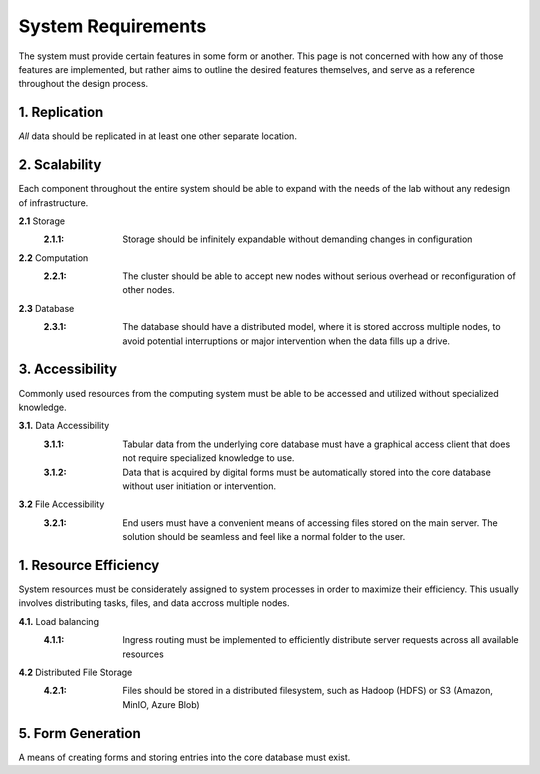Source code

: ==========================
System Requirements
==========================

The system must provide certain features in some form or another. This 
page is not concerned with how any of those features are implemented, but 
rather aims to outline the desired features themselves, 
and serve as a reference throughout the design process. 

1.  Replication
----------------
*All* data should be replicated in at least one other separate location. 

2.  Scalability 
----------------
Each component throughout the entire system should be able 
to expand with the needs of the lab without any redesign 
of infrastructure. 

**2.1** Storage 
    :2.1.1: Storage should be infinitely expandable without demanding changes in configuration
    
**2.2** Computation 
    :2.2.1: The cluster should be able to accept new nodes without serious overhead or reconfiguration of other nodes. 

**2.3** Database
    :2.3.1: The database should have a  distributed model, where it is stored accross multiple nodes, to avoid potential interruptions or major intervention when the data fills up a drive.

3.  Accessibility
------------------
Commonly used resources from the computing system must be able to 
be accessed and utilized without specialized knowledge. 

**3.1.**    Data Accessibility
    :3.1.1: Tabular data from the underlying core database must have a graphical access client that does not require specialized knowledge to use.
    
    :3.1.2: Data that is acquired by digital forms must be automatically stored into the core database without user initiation or intervention.

**3.2** File Accessibility
    :3.2.1: End users must have a convenient means of accessing files stored on the main server. The solution should be seamless and feel like a normal folder to the user.

1.  Resource Efficiency
-------------------------
System resources must be considerately assigned to system processes in 
order to maximize their efficiency. This usually involves distributing 
tasks, files, and data accross multiple nodes.

**4.1.**    Load balancing 
    :4.1.1: Ingress routing must be implemented to efficiently distribute server requests across all available resources

**4.2**     Distributed File Storage 
    :4.2.1: Files should be stored in a distributed filesystem, such as Hadoop (HDFS) or S3 (Amazon, MinIO, Azure Blob)

5.  Form Generation 
---------------------
A means of creating forms and storing entries into the core database must exist. 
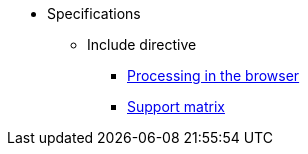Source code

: * Specifications
** Include directive
*** xref:browser-include-spec.adoc[Processing in the browser]
*** xref:include-support-matrix.adoc[Support matrix]
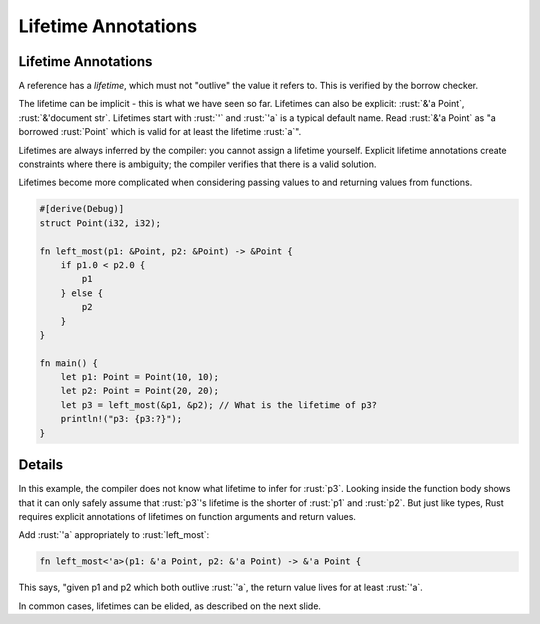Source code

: ======================
Lifetime Annotations
======================

----------------------
Lifetime Annotations
----------------------

A reference has a *lifetime*, which must not "outlive" the value it
refers to. This is verified by the borrow checker.

The lifetime can be implicit - this is what we have seen so far.
Lifetimes can also be explicit: :rust:`&'a Point`, :rust:`&'document str`.
Lifetimes start with :rust:`'` and :rust:`'a` is a typical default name. Read
:rust:`&'a Point` as "a borrowed :rust:`Point` which is valid for at least the
lifetime :rust:`a`".

Lifetimes are always inferred by the compiler: you cannot assign a
lifetime yourself. Explicit lifetime annotations create constraints
where there is ambiguity; the compiler verifies that there is a valid
solution.

Lifetimes become more complicated when considering passing values to and
returning values from functions.

.. code:: rust

   #[derive(Debug)]
   struct Point(i32, i32);

   fn left_most(p1: &Point, p2: &Point) -> &Point {
       if p1.0 < p2.0 {
           p1
       } else {
           p2
       }
   }

   fn main() {
       let p1: Point = Point(10, 10);
       let p2: Point = Point(20, 20);
       let p3 = left_most(&p1, &p2); // What is the lifetime of p3?
       println!("p3: {p3:?}");
   }

---------
Details
---------

In this example, the compiler does not know what lifetime to infer for
:rust:`p3`. Looking inside the function body shows that it can only safely
assume that :rust:`p3`\ 's lifetime is the shorter of :rust:`p1` and :rust:`p2`. But
just like types, Rust requires explicit annotations of lifetimes on
function arguments and return values.

Add :rust:`'a` appropriately to :rust:`left_most`:

.. code:: rust

   fn left_most<'a>(p1: &'a Point, p2: &'a Point) -> &'a Point {

This says, "given p1 and p2 which both outlive :rust:`'a`, the return value
lives for at least :rust:`'a`.

In common cases, lifetimes can be elided, as described on the next
slide.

:::::

**WHAT TO DO:**
Copy all the lines above that hold the string "nodes".

**ANSWER BOX:**
    :2.2.1: The cluster should be able to accept new nodes without serious overhead or reconfiguration of other nodes. 
    :2.3.1: The database should have a  distributed model, where it is stored accross multiple nodes, to avoid potential interruptions or major intervention when the data fills up a drive.
tasks, files, and data accross multiple nodes.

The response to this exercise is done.